Israel has signed a free trade agreement with the United Arab Emirates, its first big trade accord with an Arab state and a move aimed at boosting trade between the two Middle Eastern nations.
The pact was signed in Dubai by Israel’s Minister of Economy and Industry Orna Barbivai and her counterpart, UAE Minister of Economy Abdulla bin Touq al-Marri, on Tuesday after months of negotiations.
“Done,” Israel’s Ambassador to the UAE Amir Hayek said on Twitter, replying to another tweet he posted earlier saying “the UAE and Israel will sign FTA in the next hour”.
President of the UAE-Israel Business Council Dorian Barak said the trade agreement defined tax rates, imports and intellectual property, which would encourage more Israeli companies to set up offices in the UAE, particularly in Dubai.
The Council predicts there will be almost 1,000 Israeli companies working in or through the UAE by the end of the year, doing business with South Asia, the Far East and the Middle East.
“The domestic market doesn’t represent the entirety of the opportunity.

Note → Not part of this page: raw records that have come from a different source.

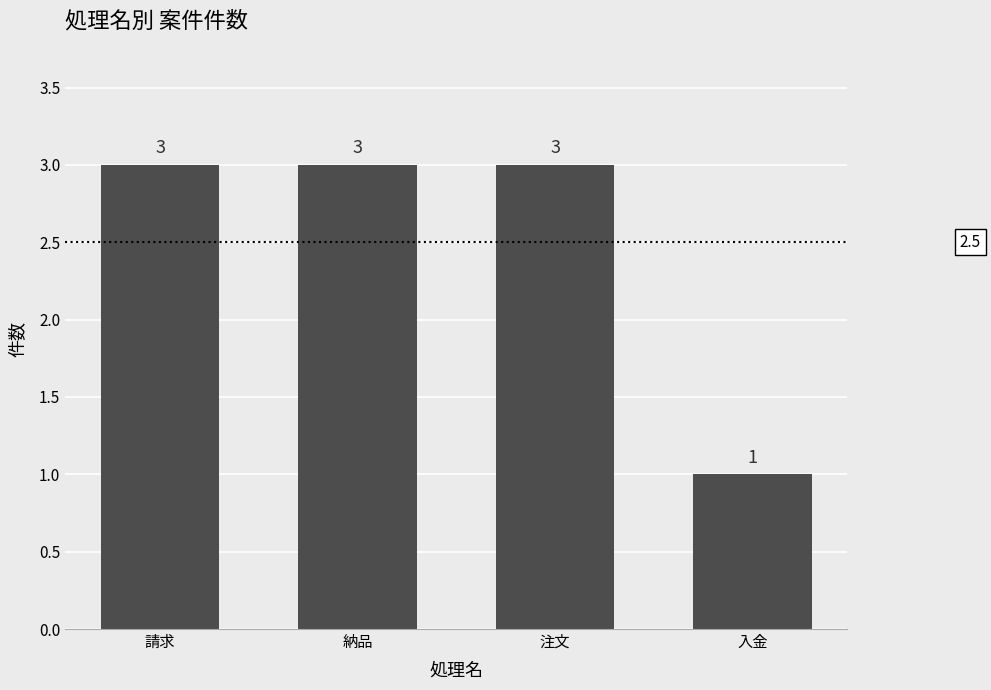

How many distinct data groups are displayed?

1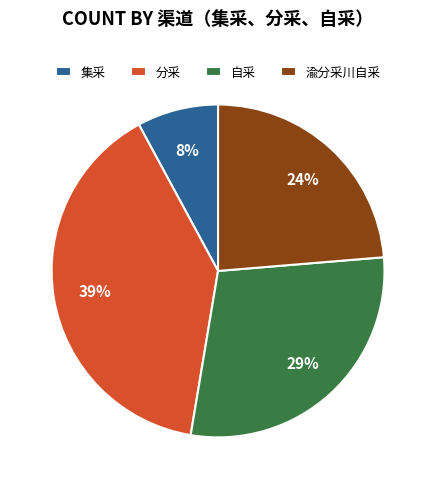

Between 分采 and 集采, which is larger?

分采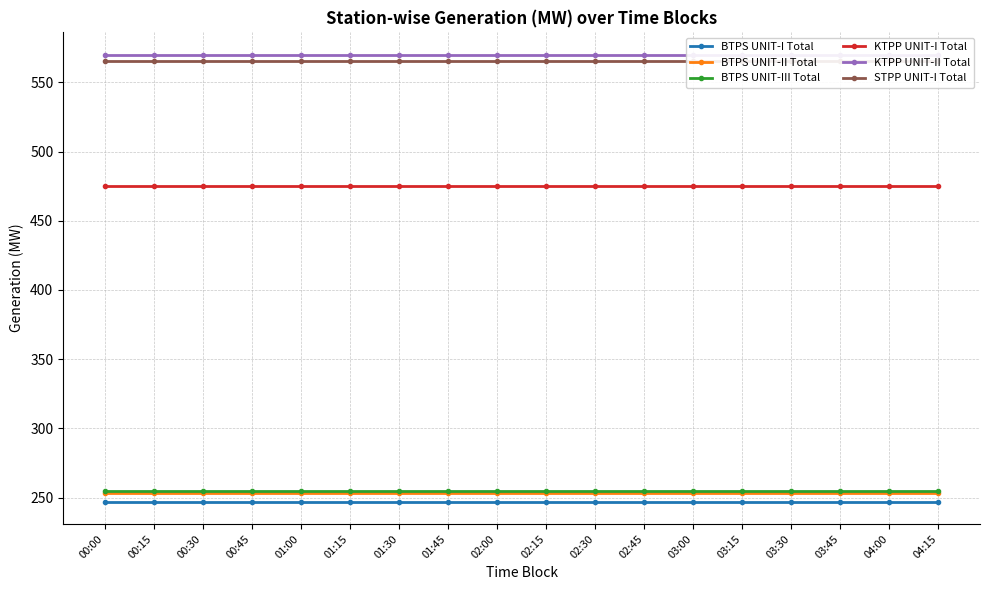

Between 00:15 and 00:45, which is larger?

00:15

The opportunity is really setting up in Dubai, as many companies have, in order to target the broader region,” Barak said.
Ahead of the signing, Israel’s economy ministry had said the accord would remove tariffs on 96% of goods, including food, agriculture, cosmetics, medical equipment and medicine.
The UAE predicts that the Comprehensive Economic Partnership Agreement, as the accord is known, would boost bilateral trade to more than $10bn a year within five years.
“Our agreement will accelerate growth, create jobs and lead to a new era of peace, stability, and prosperity across the region,” the Emirati trade minister, Thani al-Zeyoudi, said on Twitter.
“Together we will remove barriers and promote comprehensive trade and new technologies, which will form a solid foundation for our common path, will contribute to the well-being of citizens and make it easier to do business,” Barbivai said on Monday.
The agreement has been signed amid escalating violence in occupied East Jerusalem and the occupied West Bank.
The UAE foreign ministry on Monday condemned the storming of the Al-Aqsa Mosque compound in Jerusalem on Sunday by “extremist settlers under the protection of Israeli forces”.
Later on Sunday, ultra-nationalist Israelis marched through Palestinian areas of the Old City and attacked Palestinians while chanting racist anti-Arab and anti-Palestinian songs.
The foreign ministry, in the written statement, also asked “Israeli authorities to take responsibility for reducing escalation and ending all attacks and practices that lead to the continuation of tensions while underscoring the need to exercise maximum restraint to avoid further instability”.
On the same day the statement was issued, invited media were told they could no longer attend the signing. No reason was given for the sudden change.
Al-Aqsa Mosque is the third holiest site in Islam and is known in Judaism as the Temple Mount. One of the outer walls of the Temple Mount, the Western Wall, is the holiest site in Judaism.
Israel’s Barbivai told Israeli radio on Tuesday she had heard “nothing out of the ordinary” about the Al-Aqsa Mosque violence so far during her visit to the UAE.
For the UAE, the deal with Israel is its second bilateral free trade agreement after signing a similar accord with India in February. It is in bilateral trade talks with several other countries, including Indonesia and South Korea.
The UAE has been aggressively pursuing these deals in a bid to strengthen its economy and status as a major business hub following the hit it took from the coronavirus pandemic.
Israel and the UAE established ties in September 2020 in a deal brokered by the United States that broke with decades of Arab policy that had called for a Palestinian state before ties with Israel.
Bahrain and Morocco also recognised Israel in the same year.